◆ WORK INSTRUCTION
For this exercise, output the line containing "適用するガス料金については、当社ホームページ等であらかじめお知らせいたします" and all lines after it to the end of the records, exactly, with no other content.
+++++
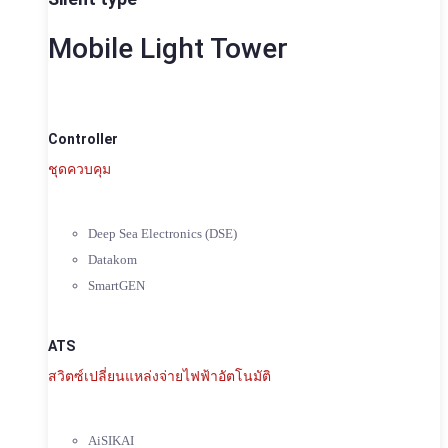
Mobile Light Tower
Controller
ชุดควบคุม
Deep Sea Electronics (DSE)
Datakom
SmartGEN
ATS
สวิตซ์เปลี่ยนแหล่งจ่ายไฟฟ้าอัตโนมัติ
AiSIKAI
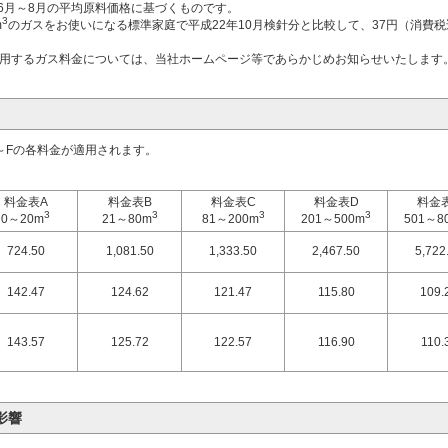
6月～8月の平均原料価格に基づくものです。
3
m
のガスをお使いになる標準家庭で平成22年10月検針分と比較して、37円（消費
適用するガス料金については、当社ホームページ等であらかじめお知らせいたします
～Fの各料金が適用されます。
料金表A
料金表B
料金表C
料金表D
料金
3
3
3
3
0～20m
21～80m
81～200m
201～500m
501～8
724.50
1,081.50
1,333.50
2,467.50
5,722
142.47
124.62
121.47
115.80
109.
143.57
125.72
122.57
116.90
110.
影響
+++++
◆ EXERCISE RESPONSE
適用するガス料金については、当社ホームページ等であらかじめお知らせいたします
～Fの各料金が適用されます。
料金表A
料金表B
料金表C
料金表D
料金
3
3
3
3
0～20m
21～80m
81～200m
201～500m
501～8
724.50
1,081.50
1,333.50
2,467.50
5,722
142.47
124.62
121.47
115.80
109.
143.57
125.72
122.57
116.90
110.
影響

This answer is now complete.